O Nick Cave interior de Elias Bender era já de fácil identificação nos momentos mais românticos e soturnos de Plowing e é felicíssima surpresa ver a sua influência a resvalar para outras características, até aqui, não associáveis à figura de Rønnenfelt. “Let It Come Down”, faixa que não cairia mal entre “Your Funeral, My Trial” e “Stranger To Kindness”, é um número Cave vintage – folk chorosa, melodramática e sombria, assombrada por coros femininos e cordas espectrais – onde, numa estreia absoluta, ouvimos Rønnenfelt melódico, a seguir e acompanhar a banda com o maior dos interesses em juntar harmonia à canção, abandonando a constante pose de força semi ou totalmente dissonante, ébria, sempre à margem do tom suposto. A tendência prossegue quanto às nuances não expectáveis do vocalista, mostrando enorme crescimento artístico: “Lion’s Den” acolhe falsete arrojado; “Heart of Life” um cantarolar pop rock extasiado no limiar da ânsia adolescente; “Florida Breeze” a sua versão dos uivos Robert Smith na altura de The Top.
À imagem do vocalista, uma reconfiguração ocorre igualmente na vertente sónica.
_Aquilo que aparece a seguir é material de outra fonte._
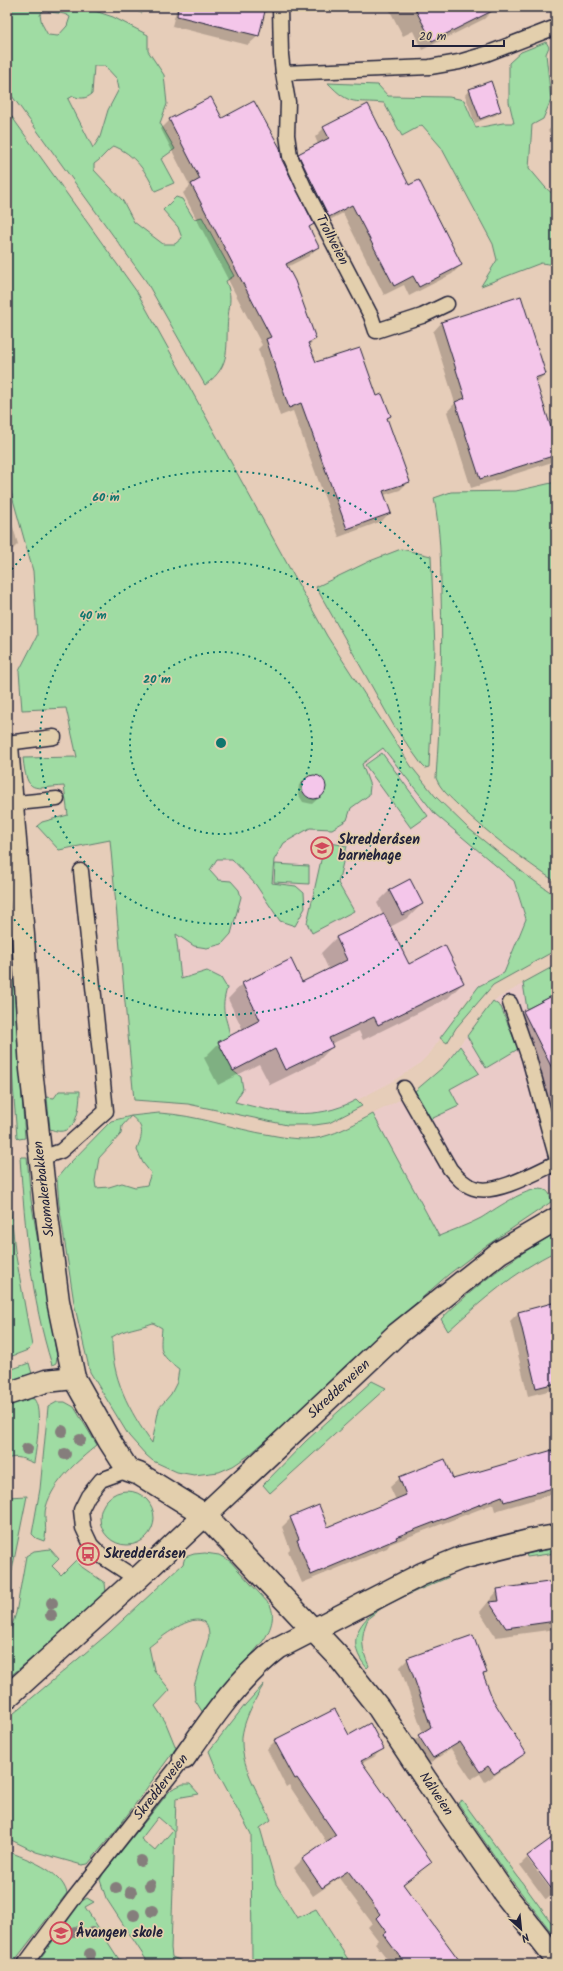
<svg xmlns="http://www.w3.org/2000/svg" width="563" height="1971" font-family="Kalam,sans-serif">
<rect width="100%" height="100%" fill="#e6cdb9"/>
<filter id="ink" filterUnits="userSpaceOnUse"><feTurbulence type="fractalNoise" baseFrequency=".025" numOctaves="2"/><feDisplacementMap in="SourceGraphic" scale="8" xChannelSelector="R" yChannelSelector="G"/><feConvolveMatrix kernelMatrix="1 2 1 2 8 2 1 2 1" color-interpolation-filters="sRGB"/></filter>
<g filter="url(#ink)">
<g fill="#eacbc8">
<path d="M 184,640 L 383,748 L 435,814 L 514,881 L 526,919 L 504,973 L 479,986 L 466,1001 L 431,1052 L 418,1065 L 390,1083 L 346,1106 L 330,1111 L 302,1115 L 255,1107 L 225,1099 L 181,980 L 174,922 Z"/>
<path d="M 556,965 L 556,1187 L 548,1191 L 541,1189 L 519,1194 L 480,1218 L 439,1236 L 373,1114 L 418,1090 L 442,1068 L 493,1001 Z"/>
</g>
<g fill="#9fdca3" stroke="#607f6f" fill-rule="evenodd">
<path d="M 18,7 L 83,7 L 113,17 L 148,35 L 148,51 L 164,75 L 167,104 L 160,123 L 175,149 L 161,159 L 174,183 L 155,191 C 147,172 134,154 114,146 C 106,151 102,159 94,164 L 94,170 L 123,201 L 134,222 L 163,244 L 175,244 L 182,238 L 178,227 L 163,210 L 176,197 L 182,199 L 194,219 L 202,217 L 234,276 L 226,281 C 232,296 230,301 228,317 C 225,346 233,365 205,385 L 146,281 L 7,89 L 7,10 ZM 44,9 C 53,15 62,11 70,17 L 67,26 L 58,36 L 48,35 L 42,24 L 40,15 ZM 94,66 L 105,66 L 117,79 L 119,89 L 108,110 L 100,137 L 93,148 L 68,99 L 73,96 C 80,99 86,99 92,94 Z"/>
<path d="M 124,7 L 143,7 L 142,13 Z"/>
<path d="M 546,42 L 549,47 L 546,54 L 551,100 L 543,119 L 532,125 L 529,168 L 545,187 L 556,197 L 556,265 L 541,263 L 481,286 L 497,260 L 493,244 L 441,147 L 422,125 L 402,136 L 384,103 C 354,100 351,107 328,83 L 378,85 L 388,96 L 449,97 L 464,100 L 476,128 L 503,123 L 514,123 L 509,102 L 509,63 L 521,52 Z"/>
<path d="M 7,110 L 137,292 L 327,636 L 411,766 L 435,796 L 468,828 L 526,875 L 556,896 L 556,950 L 493,985 L 456,1028 L 447,1043 L 440,1038 L 479,986 L 504,973 L 526,919 L 514,881 L 435,814 L 383,748 L 362,764 L 370,786 L 369,795 L 351,808 L 347,820 L 332,829 L 310,828 L 284,843 L 274,860 L 272,883 L 296,886 L 304,893 L 305,908 L 295,926 L 280,921 L 256,885 L 232,859 L 217,859 L 210,870 L 219,880 L 231,881 L 239,890 L 241,897 L 231,934 L 222,944 L 207,948 L 194,946 L 176,934 L 181,979 L 207,971 L 221,978 L 227,988 C 220,1012 226,1014 230,1036 C 232,1047 232,1059 233,1071 L 241,1077 L 243,1089 L 235,1102 C 279,1113 314,1122 356,1100 L 362,1106 L 329,1123 L 315,1125 L 287,1125 L 188,1104 L 134,1100 L 110,840 L 59,850 L 37,826 L 42,822 L 68,815 L 64,786 C 33,788 27,795 23,758 L 77,757 L 66,708 L 22,710 L 19,671 L 37,636 L 33,571 L 7,478 Z"/>
<path d="M 556,482 L 556,882 C 522,859 490,835 459,806 C 451,798 440,789 436,778 C 440,716 443,654 441,592 C 441,561 440,529 434,498 L 451,492 L 516,491 Z"/>
<path d="M 401,549 L 431,556 L 435,648 L 429,767 L 425,768 L 422,765 L 394,726 L 316,587 L 370,561 Z"/>
<path d="M 7,577 C 11,593 14,615 8,629 Z"/>
<path d="M 382,753 L 428,816 L 411,828 L 365,765 Z"/>
<path d="M 325,842 L 347,846 L 338,883 L 354,911 L 312,933 L 307,923 Z"/>
<path d="M 275,864 L 309,866 L 309,884 L 274,882 Z"/>
<path d="M 7,889 L 25,1138 L 19,1139 L 17,1137 L 7,1008 Z"/>
<path d="M 556,965 L 556,994 L 527,1009 L 523,983 Z"/>
<path d="M 493,1001 L 501,1007 L 518,1049 L 486,1068 L 467,1036 Z"/>
<path d="M 460,1046 L 479,1073 L 450,1089 L 459,1106 L 431,1119 L 415,1091 L 442,1068 Z"/>
<path d="M 59,1091 L 80,1091 C 80,1109 76,1140 50,1129 L 47,1097 L 54,1098 Z"/>
<path d="M 159,1113 C 197,1115 233,1129 271,1135 C 287,1138 305,1141 322,1137 C 341,1132 356,1123 373,1114 L 439,1236 C 453,1230 468,1225 481,1218 C 493,1211 551,1168 551,1202 L 483,1248 L 449,1274 L 346,1365 L 294,1416 L 248,1456 L 233,1466 L 219,1472 L 194,1475 L 177,1472 L 153,1461 L 146,1455 L 129,1436 L 90,1372 L 74,1303 L 59,1204 L 57,1178 L 67,1166 L 111,1121 L 131,1116 ZM 131,1116 C 146,1128 142,1134 137,1150 L 143,1163 L 151,1173 L 147,1185 L 135,1187 L 122,1183 L 109,1187 L 96,1188 L 95,1181 L 99,1158 L 121,1134 L 122,1126 ZM 153,1323 L 162,1328 C 160,1352 159,1354 179,1369 L 177,1382 L 171,1394 L 159,1408 L 152,1443 C 129,1411 111,1377 112,1337 C 124,1329 139,1328 153,1323 Z"/>
<path d="M 21,1157 L 27,1157 L 31,1200 L 57,1357 L 56,1363 L 52,1365 C 31,1299 25,1228 20,1158 Z"/>
<path d="M 7,1173 L 15,1251 L 32,1346 L 28,1350 L 7,1358 Z"/>
<path d="M 556,1233 L 556,1251 C 516,1271 481,1301 448,1331 L 441,1319 C 475,1286 514,1256 556,1233 Z"/>
<path d="M 29,1363 L 32,1374 L 7,1382 L 7,1371 Z"/>
<path d="M 372,1381 L 386,1388 L 270,1493 L 263,1485 L 306,1441 Z"/>
<path d="M 28,1398 L 34,1399 C 43,1410 36,1449 34,1463 C 24,1459 17,1455 7,1459 L 7,1405 Z"/>
<path d="M 57,1402 L 65,1402 L 74,1407 L 97,1445 C 78,1461 53,1481 46,1507 C 43,1517 48,1531 44,1541 L 36,1538 L 32,1534 L 40,1489 L 48,1407 Z"/>
<circle cx="127" cy="1518" r="27"/>
<path d="M 27,1496 L 7,1595 L 7,1497 Z"/>
<path d="M 556,1548 L 556,1553 L 527,1557 L 526,1554 Z"/>
<path d="M 50,1549 L 59,1559 L 52,1566 L 61,1575 L 76,1560 L 79,1565 L 105,1583 L 106,1592 L 65,1630 L 7,1679 L 7,1641 L 16,1613 L 26,1556 L 34,1551 Z"/>
<path d="M 205,1553 L 219,1555 L 230,1561 L 270,1605 C 276,1617 270,1631 263,1641 L 203,1713 L 195,1700 L 194,1686 L 209,1637 C 209,1598 162,1637 149,1647 L 154,1670 L 170,1690 L 155,1706 L 165,1721 L 176,1748 L 120,1825 L 88,1864 L 82,1865 L 36,1852 L 7,1838 L 7,1719 L 110,1632 L 183,1564 L 185,1557 L 194,1554 Z"/>
<path d="M 444,1576 L 449,1577 C 432,1585 375,1606 367,1621 C 360,1637 362,1651 369,1666 L 367,1668 C 325,1619 411,1591 444,1576 Z"/>
<path d="M 264,1684 C 255,1699 241,1725 242,1742 C 242,1769 260,1796 271,1820 L 260,1828 L 276,1884 L 297,1918 L 316,1909 L 351,1964 L 224,1964 C 232,1959 243,1963 252,1959 L 251,1834 L 218,1773 L 209,1751 L 245,1705 Z"/>
<path d="M 183,1784 L 190,1784 L 199,1794 L 176,1798 L 171,1948 L 172,1957 L 189,1964 L 149,1964 L 106,1898 L 100,1880 L 103,1874 L 168,1793 L 172,1789 ZM 158,1817 L 173,1830 L 155,1851 L 141,1839 Z"/>
<path d="M 462,1800 L 556,1929 L 556,1938 L 509,1877 L 458,1803 Z"/>
<path d="M 7,1851 C 27,1859 61,1870 67,1893 L 12,1964 L 7,1964 Z"/>
<path d="M 87,1898 L 94,1902 L 85,1907 L 122,1964 L 36,1964 L 82,1901 Z"/>
</g>
<g fill="#0003">
<path d="M 177,7 L 265,7 L 258,36 L 248,45 L 172,26 Z"/>
<path d="M 388,7 L 492,7 L 493,10 L 484,19 L 422,50 L 413,31 L 403,36 Z"/>
<path d="M 490,83 L 500,111 L 496,115 L 475,123 L 465,95 L 469,90 Z"/>
<path d="M 170,120 L 222,120 L 281,160 L 313,224 L 308,228 L 318,247 L 309,256 L 287,267 L 315,339 L 308,346 L 316,363 L 377,397 L 390,416 L 386,420 L 409,481 L 400,490 L 384,495 L 390,512 L 382,521 L 339,537 L 293,411 L 280,416 L 258,349 L 262,345 L 183,193 L 190,186 L 161,129 Z"/>
<path d="M 556,122 L 556,138 L 548,131 Z"/>
<path d="M 324,128 L 408,186 L 461,265 L 452,274 L 409,296 L 404,285 L 384,295 L 343,213 L 320,225 L 290,164 L 299,154 L 318,144 L 315,137 Z"/>
<path d="M 442,322 L 545,374 L 536,383 L 556,446 L 556,456 L 549,463 L 471,488 L 447,412 L 455,403 L 433,332 Z"/>
<path d="M 7,507 L 18,544 L 13,549 L 7,551 Z"/>
<path d="M 312,775 L 321,777 L 326,785 L 324,793 L 312,804 L 303,802 L 298,794 L 299,785 Z"/>
<path d="M 390,890 L 422,904 L 409,917 L 390,927 L 408,965 L 463,983 L 448,998 L 363,1040 L 359,1031 L 331,1044 L 332,1047 L 317,1062 L 270,1085 L 259,1064 L 218,1085 L 204,1058 L 219,1043 L 243,1030 L 228,999 L 243,983 L 302,983 L 329,970 L 321,953 L 336,938 L 383,915 L 377,903 Z"/>
<path d="M 556,995 L 556,1113 L 511,1024 L 524,1012 Z"/>
<path d="M 556,1303 L 556,1389 L 528,1396 L 510,1321 L 518,1313 Z"/>
<path d="M 556,1450 L 556,1493 L 495,1511 L 493,1504 L 390,1544 L 387,1548 L 302,1583 L 288,1551 L 290,1549 L 282,1527 L 291,1518 L 328,1529 L 396,1500 L 390,1487 L 400,1478 L 452,1480 Z"/>
<path d="M 556,1582 L 556,1629 L 496,1637 L 480,1612 L 498,1590 Z"/>
<path d="M 408,1659 L 485,1673 L 483,1675 L 492,1701 L 524,1753 L 516,1761 L 485,1782 L 480,1774 L 471,1779 L 451,1749 L 425,1766 L 411,1744 L 423,1733 L 400,1667 Z"/>
<path d="M 556,1698 L 556,1713 L 550,1704 Z"/>
<path d="M 348,1736 L 383,1748 L 374,1757 L 362,1763 L 430,1862 L 403,1885 L 460,1964 L 391,1964 L 375,1943 L 378,1940 L 368,1927 L 372,1923 L 339,1878 L 313,1896 L 294,1868 L 302,1860 L 327,1843 L 289,1785 L 286,1787 L 267,1749 L 275,1741 Z"/>
<path d="M 527,1858 L 556,1897 L 556,1898 L 553,1894 L 546,1900 L 520,1865 Z"/>
</g>
<g fill="#f4c6ea" stroke="#22223b">
<path d="M 178,7 L 266,7 L 259,36 L 177,16 Z"/>
<path d="M 414,7 L 500,7 L 432,41 Z"/>
<path d="M 491,81 L 501,111 L 480,119 L 469,89 Z"/>
<path d="M 211,97 L 222,118 L 254,101 L 280,148 L 282,160 L 314,224 L 309,227 L 319,247 L 286,264 L 295,281 L 316,339 L 308,343 L 316,362 L 360,348 L 377,396 L 382,394 L 391,416 L 387,418 L 410,482 L 383,491 L 391,513 L 347,529 L 301,403 L 289,408 L 266,339 L 271,337 L 191,184 L 200,179 L 169,119 Z"/>
<path d="M 368,104 L 409,185 L 419,180 L 462,265 L 419,287 L 413,276 L 394,286 L 352,205 L 329,217 L 298,154 L 329,138 L 323,127 Z"/>
<path d="M 521,296 L 546,374 L 535,378 L 556,443 L 556,455 L 480,479 L 455,402 L 465,398 L 441,322 Z"/>
<circle cx="314" cy="787" r="12"/>
<path d="M 410,879 L 423,904 L 402,915 L 389,890 Z"/>
<path d="M 384,914 L 409,964 L 445,945 L 464,983 L 378,1025 L 374,1017 L 329,1038 L 333,1047 L 285,1070 L 275,1049 L 233,1071 L 218,1042 L 260,1020 L 242,983 L 291,959 L 302,982 L 347,960 L 336,937 Z"/>
<path d="M 556,994 L 556,1076 L 523,1011 Z"/>
<path d="M 556,1302 L 556,1383 L 536,1388 L 518,1312 Z"/>
<path d="M 556,1449 L 556,1487 L 504,1502 L 502,1496 L 396,1537 L 397,1539 L 311,1575 L 297,1540 L 299,1539 L 290,1517 L 319,1505 L 328,1527 L 406,1495 L 399,1477 L 445,1459 L 453,1479 Z"/>
<path d="M 556,1581 L 556,1621 L 506,1628 L 489,1602 L 499,1601 L 497,1589 Z"/>
<path d="M 473,1635 L 487,1673 L 483,1674 L 493,1700 L 526,1753 L 494,1774 L 488,1766 L 480,1772 L 460,1742 L 433,1758 L 418,1735 L 431,1727 L 407,1658 Z"/>
<path d="M 335,1709 L 349,1735 L 370,1723 L 384,1749 L 361,1761 L 432,1862 L 403,1884 L 462,1964 L 405,1964 L 383,1934 L 386,1932 L 376,1918 L 380,1914 L 348,1871 L 322,1888 L 302,1859 L 336,1835 L 297,1778 L 295,1779 L 274,1740 Z"/>
<path d="M 556,1835 L 556,1895 L 527,1856 Z"/>
</g>
<g fill="none" stroke-linecap="round" stroke-linejoin="round">
<g stroke="#22223b" stroke-width="17">
<g id="lane">
<path d="M 280,7 L 281,55 L 283,73 L 430,67 L 459,62 L 486,54 L 556,27"/>
<path d="M 283,73 L 288,102 L 287,135 L 290,156 L 304,187 L 371,316 L 376,331 L 422,316 L 447,304"/>
<path d="M 7,743 L 54,737"/>
<path d="M 7,804 L 57,799"/>
<path d="M 510,1003 L 529,1058 L 556,1156"/>
<path d="M 404,1088 L 450,1169 C 457,1177 464,1185 474,1188 C 494,1196 537,1172 556,1163"/>
<path d="M 41,1158 L 61,1151 L 106,1111 L 81,871"/>
<path d="M 128,1470 L 101,1480 L 88,1496 L 81,1510 L 83,1528 L 91,1545 L 103,1557 L 137,1579"/>
<path d="M 25,1964 L 74,1898 L 184,1758"/>
</g>
</g>
<g stroke="#22223b" stroke-width="25">
<g id="street">
<path d="M 7,746 L 23,935 L 31,1069 L 46,1208 L 58,1301 L 74,1378 L 110,1442 L 128,1470 L 139,1474 L 205,1515 L 336,1654 L 378,1707 L 426,1780 L 504,1893 L 556,1959"/>
<path d="M 7,1394 L 46,1381 L 74,1378"/>
<path d="M 184,1758 C 212,1718 239,1678 278,1648 L 422,1574 L 461,1558 L 533,1540 L 556,1536"/>
</g>
</g>
<g stroke="#22223b" stroke-width="25">
<path id="secondary" d="M 7,1697 L 137,1579 L 397,1334 L 500,1252 L 556,1219"/>
</g>
<use href="#lane" stroke="#e3cfad" stroke-width="14"/>
<use href="#street" stroke="#e3cfad" stroke-width="22"/>
<use href="#secondary" stroke="#e3cfad" stroke-width="22"/>
</g>
<g fill="#857e7c">
<circle cx="62" cy="1431" r="6"/>
<circle cx="80" cy="1440" r="6"/>
<circle cx="27" cy="1449" r="6"/>
<circle cx="65" cy="1454" r="6"/>
<circle cx="52" cy="1603" r="6"/>
<circle cx="51" cy="1615" r="6"/>
<circle cx="141" cy="1861" r="6"/>
<circle cx="150" cy="1885" r="6"/>
<circle cx="116" cy="1888" r="6"/>
<circle cx="131" cy="1892" r="6"/>
<circle cx="152" cy="1911" r="6"/>
<circle cx="134" cy="1915" r="6"/>
<circle cx="75" cy="1932" r="6"/>
<circle cx="92" cy="1933" r="6"/>
<circle cx="90" cy="1954" r="6"/>
</g>
</g>
<g fill="none" stroke="#0f766e" stroke-width="2" stroke-dasharray="2 4">
<circle cx="221" cy="743" r="91"/>
<circle cx="221" cy="743" r="181"/>
<path d="M8 574A272 272 0 1 1 8 912"/>
</g>
<defs>
<g id="school-ring" transform="scale(1.15)"><circle r="9.5" fill="#e3cfad" stroke="#d1495b" stroke-width="1.5"/><path d="M0-5L7-2L0 1L-7-2ZM-4 1L0 2.5L4 1V4Q0 6-4 4Z" fill="#d1495b"/></g>
<g id="bus-ring" transform="scale(1.15)"><circle r="9.5" fill="#e3cfad" stroke="#d1495b" stroke-width="1.5"/><path d="M-5-6H5V4H4V6H2V4H-2V6H-4V4H-5ZM-3.5-4V0h7V-4ZM-3.5 1.2v1.5H-2V1.2ZM2 1.2v1.5H3.5V1.2Z" fill="#d1495b"/></g>
</defs>
<g fill-rule="evenodd">
<use href="#school-ring" x="322" y="848"/>
<use href="#bus-ring" x="88" y="1554"/>
<use href="#school-ring" x="61" y="1933"/>
</g>
<g text-anchor="middle" dominant-baseline="central" stroke-width="3.5" stroke-linejoin="round" paint-order="stroke">
<g font-size="14" fill="#22223b" stroke="#e3cfad">
<text transform="translate(332 240) rotate(62)">Trollveien</text>
<text transform="translate(44 1189) rotate(-97)">Skomakerbakken</text>
<text transform="translate(339 1389) rotate(-43)">Skredderveien</text>
<text transform="translate(161 1787) rotate(-52)">Skredderveien</text>
<text transform="translate(436 1794) rotate(56)">Nålveien</text>
</g>
<g font-size="14" font-weight="bold" fill="#22223b" stroke="#e3cfad" text-anchor="start">
<text x="338" y="840">Skredderåsen<tspan x="338" dy="16">barnehage</tspan></text>
<text x="104" y="1554">Skredderåsen</text>
<text x="76" y="1933">Åvangen skole</text>
</g>
</g>
<circle cx="221" cy="743" r="6" fill="#0f766e" stroke="#e3cfad" stroke-width="2"/>
<g font-size="12" text-anchor="middle" font-weight="bold" fill="#0f766e" stroke="#e3cfad" stroke-width="3.5" stroke-linejoin="round" paint-order="stroke">
<text x="106" y="501">60 m</text>
<text x="93" y="619">40 m</text>
<text x="157" y="683">20 m</text>
</g>
<rect width="563" height="1971" fill="none" stroke="#e3cfad" stroke-width="24"/>
<rect x="12" y="12" width="539" height="1947" fill="none" stroke="#22223b" stroke-width="1.5" filter="url(#ink)"/>
<g transform="translate(521 1929) rotate(153)" stroke="#e3cfad" stroke-width="3" paint-order="stroke">
<path d="M0-3L7 15L0 10L-7 15Z" fill="#22223b"/>
<text y="-6" font-size="11" font-weight="bold" text-anchor="middle" fill="#22223b">N</text>
</g>
<path d="M413 40v6h91v-6" fill="none" stroke="#22223b" stroke-width="2"/>
<text x="419" y="40" font-size="12" fill="#22223b" stroke="#e3cfad" stroke-width="3" paint-order="stroke">20 m</text>
</svg>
A mistura é exemplar: para além de se dar um destaque ao baixo, criando neste álbum um permanente subtexto dançante nas faixas, tal anca discretamente vibrante, é dada relevância ao detalhe e à partilha democrática dos instrumentos, virando-se o holofote ao que deve ser brilhado e destacado no momento, igualmente criando o desejo de momentos mais tensos, não consequência da desarrumação dos instrumentos e o inevitável caos que daí se extraía, mas pelo desejo de criar tensão, tendo em conta que para tal se criar é preciso uma maior atenção à estrutura das canções, eliminando, para finalizar, por completo, os momentos de divagação esporádica, existentes no primeiro álbum.
Pelo trotar malévolo, sexualmente predatório do piano de “Information”; pelos breaks descontrolados de “Florida Breeze”, de onde a canção não consegue voltar senão com mais força; pelo shuffle 60s rítmico, guitarras picadas jocosas a pedir um twist de “Heart of Life”, antes desta mergulhar, sem aviso prévio, num delírio perturbador, apenas para regressar à excitação agridoce um minuto depois; pelo piscar de olho ao riff de “Wounded Hearts” dos Iceage em “2016” e pelo choradinho baladeiro, pedal steel a marcar presença, de “Calenture”, restam poucas dúvidas quanto ao progresso composicional dos Marching Church: banda de “malhas” a escritores de Canções, estas erráticas, imprevisíveis, texturadas e complexas. Lapidando uma identidade definida, não obstante a mão cheia de influências com que trabalham o seu som, os Marching Church entretêm inteligentemente em Telling Like It Is.